ÉNONCÉ ÉCRIT A: Dans le passage sur la musculation au Burkina Faso, quel surnom porte Emmanuel Ouedraogo ?
ÉNONCÉ ÉCRIT B: Réécrivez le passage sur la musculation au Burkina Faso en commençant aux mots « Pour Biby et » et en vous arrêtant après « Pro en octobre. ». Remplacez « Glasgow » par « Birmingham ».
ÉNONCÉ ÉCRIT C: Poursuivez le passage sur la musculation au Burkina Faso à partir de sa dernière phrase.

PASSAGE:
Pour Biby et d’autres, ces miliciens, souvent sans formation militaire mais connaissant bien le terrain, représentent la première ligne de front. Après son exploit à Glasgow, Biby avait déclaré : « Si vous regardez mon bandeau, j’ai écrit VDP — c’est pour les soldats qui meurent pour mon pays. Je l’ai fait pour eux. »
Une jeunesse inspirée
Les mêmes lettres, VDP, sont floquées sur le t-shirt de sport d’Emmanuel Ouedraogo, 21 ans, qui s’entraîne dans une salle du quartier Pissy à Ouagadougou. « Si des champions comme Biby et Bayala existent, je dois m’entraîner pour perpétuer leur héritage », dit-il. Surnommé « Wimbre » (bras fort, en mooré), Ouedraogo vise non pas la force brute comme Biby, mais le bodybuilding, un autre sport en pleine expansion depuis que le Burkinabè Thierry Bayala a remporté l’or aux championnats du monde IFBB Pro en octobre.
Bodybuilding : un art en essor
Alors que les powerlifters misent sur la force pure avec des corps massifs, les bodybuilders cherchent la symétrie et des physiques sculptés dignes des statues grecques ou des héros des années 80.
« Mon but au début, c’était de me sentir mieux dans mon corps », avoue Wimbre. Désormais, il vise la prise de masse, avec des entraînements jusqu’à cinq fois par semaine sous la houlette d’un coach surnommé Petit Piment, champion en 2023 du championnat d’Afrique centrale de musculation au Gabon et fondateur de la Fédération burkinabè de musculation et fitness.
Petit Piment, pionnier obstiné
Petit Piment a découvert ce monde après avoir été invité à jouer dans une pub. Rapidement, il est tombé amoureux de l’univers des muscles saillants. Il se souvient des moqueries : « On nous insultait en disant ‘C’est quoi ces mecs en slip qui posent ?’. Mais pour moi, ça voulait dire qu’on faisait quelque chose de bien. »

JEU DE DONNÉES:
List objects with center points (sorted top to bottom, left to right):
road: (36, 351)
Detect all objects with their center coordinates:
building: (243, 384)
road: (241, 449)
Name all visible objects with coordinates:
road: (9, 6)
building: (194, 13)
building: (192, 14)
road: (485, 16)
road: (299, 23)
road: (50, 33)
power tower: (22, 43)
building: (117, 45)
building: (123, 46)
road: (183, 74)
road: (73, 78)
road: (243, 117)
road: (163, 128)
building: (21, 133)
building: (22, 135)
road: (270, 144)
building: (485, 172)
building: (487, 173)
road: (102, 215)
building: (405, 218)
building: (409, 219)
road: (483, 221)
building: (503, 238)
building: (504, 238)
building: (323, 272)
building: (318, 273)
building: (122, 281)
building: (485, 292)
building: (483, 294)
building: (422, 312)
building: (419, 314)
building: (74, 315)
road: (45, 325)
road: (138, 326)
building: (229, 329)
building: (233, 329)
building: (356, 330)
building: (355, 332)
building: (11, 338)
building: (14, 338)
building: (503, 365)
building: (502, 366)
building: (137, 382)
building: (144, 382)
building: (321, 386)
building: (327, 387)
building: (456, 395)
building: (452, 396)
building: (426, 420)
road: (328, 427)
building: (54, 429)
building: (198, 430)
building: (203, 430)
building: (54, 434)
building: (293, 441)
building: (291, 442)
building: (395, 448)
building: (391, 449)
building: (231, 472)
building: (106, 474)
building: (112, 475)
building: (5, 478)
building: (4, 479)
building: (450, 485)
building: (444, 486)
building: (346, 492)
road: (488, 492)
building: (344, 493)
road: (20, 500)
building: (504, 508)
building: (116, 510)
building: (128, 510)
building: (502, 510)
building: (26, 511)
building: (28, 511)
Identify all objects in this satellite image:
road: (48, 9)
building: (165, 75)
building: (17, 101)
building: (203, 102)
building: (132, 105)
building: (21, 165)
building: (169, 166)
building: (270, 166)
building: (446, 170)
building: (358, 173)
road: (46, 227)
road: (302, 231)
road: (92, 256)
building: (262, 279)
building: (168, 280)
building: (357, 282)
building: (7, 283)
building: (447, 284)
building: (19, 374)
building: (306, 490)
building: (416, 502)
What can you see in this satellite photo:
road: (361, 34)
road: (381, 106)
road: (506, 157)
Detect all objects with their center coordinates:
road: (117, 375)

RÉPONSE ATTENDUE A: Il est surnommé « Wimbre », ce qui veut dire « bras fort » en mooré.

RÉPONSE ATTENDUE B:
Pour Biby et d’autres, ces miliciens, souvent sans formation militaire mais connaissant bien le terrain, représentent la première ligne de front. Après son exploit à Birmingham, Biby avait déclaré : « Si vous regardez mon bandeau, j’ai écrit VDP — c’est pour les soldats qui meurent pour mon pays. Je l’ai fait pour eux. »
Une jeunesse inspirée
Les mêmes lettres, VDP, sont floquées sur le t-shirt de sport d’Emmanuel Ouedraogo, 21 ans, qui s’entraîne dans une salle du quartier Pissy à Ouagadougou. « Si des champions comme Biby et Bayala existent, je dois m’entraîner pour perpétuer leur héritage », dit-il. Surnommé « Wimbre » (bras fort, en mooré), Ouedraogo vise non pas la force brute comme Biby, mais le bodybuilding, un autre sport en pleine expansion depuis que le Burkinabè Thierry Bayala a remporté l’or aux championnats du monde IFBB Pro en octobre.

RÉPONSE ATTENDUE C:
Il s’est donné pour mission de créer une salle, d’organiser des compétitions et de transmettre sa passion — malgré un pays à l’infrastructure sportive fragile, incapable même d’accueillir les matchs de son équipe nationale de foot, faute de stade aux normes FIFA.
La muscu sans triche : une fierté burkinabè
Petit Piment insiste sur un entraînement « naturel ». « Oui, certains corps impressionnent grâce aux stéroïdes, mais quand on apprend leurs effets secondaires, toute envie disparaît. » Car ces substances ont transformé le bodybuilding mondial : si elles gonflent les muscles, elles altèrent aussi le comportement, la santé cardiaque et la libido.
Au Burkina Faso, les stéroïdes sont accessibles, mais leur coût les rend inabordables. Wilfred, ancien bodybuilder devenu gérant de salle de jeux, se souvient : « Sur les réseaux, on trouvait du Dianabol. Tu voyais des résultats en quelques semaines, mais c’était trop cher. »
Des protéines à petit budget
« Je ne mange pas de poulet ni de poisson, je fais avec ce que j’ai », dit Molly, qui espère gagner 1,5 cm de tour de bras dans les six mois. Une boîte de protéines coûte près de 30 000 francs CFA. Trop cher pour un étudiant. Même un poulet à 3 000 francs par jour, c’est impensable.
Alors il mise sur les haricots niébé et un smoothie « secret » : banane, avoine et cacao. Il achète de gros pots de Quaker au supermarché et partage ses recettes sur TikTok, devenant une référence parmi les influenceurs fitness africains.
Une tradition sportive à la Sankara
Si l’obsession du corps est récente, l’amour du sport, lui, remonte à Thomas Sankara. Le leader panafricain réservait les jeudis après 16h à l’activité physique pour tous les travailleurs, interrompant parfois ses réunions pour un match de foot improvisé.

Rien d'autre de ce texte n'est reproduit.